The reprimand sends an unexpected thrill through me. I swallow hard. “Control. I hide behind control.”

“Better.” His reward is a caress down my sternum, stopping just above my breasts. “And what happens when you lose that control?”

“I don’t know,” I whisper truthfully.

“We’re going to find out.”

His touch vanishes. I strain to hear where he is, what he’s doing. The anticipation is maddening. Then something warm drizzles onto my stomach, scented oil, heated to just above body temperature. I gasp at the sensation.

“Every nerve ending is enhanced when you can’t see,” Cole explains, his hands spreading the oil across my abdomen in slow circles. “When you surrender one sense, the others compensate.”

His hands are strong, confident as they work the oil into my skin. He avoids my breasts at first, building anticipation. When he finally cups them, the slick glide of his palms against my nipples pulls a moan from somewhere deep inside me.

“Listen to your body,” he instructs. “Not your thoughts.”

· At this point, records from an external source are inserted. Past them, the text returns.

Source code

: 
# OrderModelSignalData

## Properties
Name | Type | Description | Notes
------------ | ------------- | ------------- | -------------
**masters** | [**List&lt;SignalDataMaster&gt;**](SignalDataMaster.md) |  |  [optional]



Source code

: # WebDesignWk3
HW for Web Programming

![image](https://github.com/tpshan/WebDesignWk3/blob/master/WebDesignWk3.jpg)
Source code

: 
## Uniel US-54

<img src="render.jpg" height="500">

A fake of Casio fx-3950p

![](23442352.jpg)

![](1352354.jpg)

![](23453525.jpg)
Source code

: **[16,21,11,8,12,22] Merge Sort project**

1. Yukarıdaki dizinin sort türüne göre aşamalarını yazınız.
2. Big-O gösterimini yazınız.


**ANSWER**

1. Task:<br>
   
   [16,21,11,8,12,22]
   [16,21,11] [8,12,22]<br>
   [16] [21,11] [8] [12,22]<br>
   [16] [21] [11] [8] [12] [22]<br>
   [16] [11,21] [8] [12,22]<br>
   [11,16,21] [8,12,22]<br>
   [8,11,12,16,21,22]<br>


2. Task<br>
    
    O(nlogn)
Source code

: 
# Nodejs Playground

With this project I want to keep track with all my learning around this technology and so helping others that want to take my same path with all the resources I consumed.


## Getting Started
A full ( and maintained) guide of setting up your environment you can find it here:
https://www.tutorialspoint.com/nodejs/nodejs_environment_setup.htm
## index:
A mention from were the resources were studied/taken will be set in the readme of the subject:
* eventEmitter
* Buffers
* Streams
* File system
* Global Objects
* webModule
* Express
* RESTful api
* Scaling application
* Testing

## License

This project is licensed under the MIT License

Something soft trails up my inner thigh, silk, I realize, probably the tie from the case. The contrast between his firm touch and the feather-light drag of fabric creates conflicting sensations that leave me gasping.

“Please,” I hear myself say, though I’m not sure what I’m asking for.

“Please what?” His voice is close to my ear, his body radiating heat near mine without touching.

“I don’t know,” I admit.

“You do.” His hand slides down my stomach, beneath the waistband of my sweatpants. “You just need permission to say it.”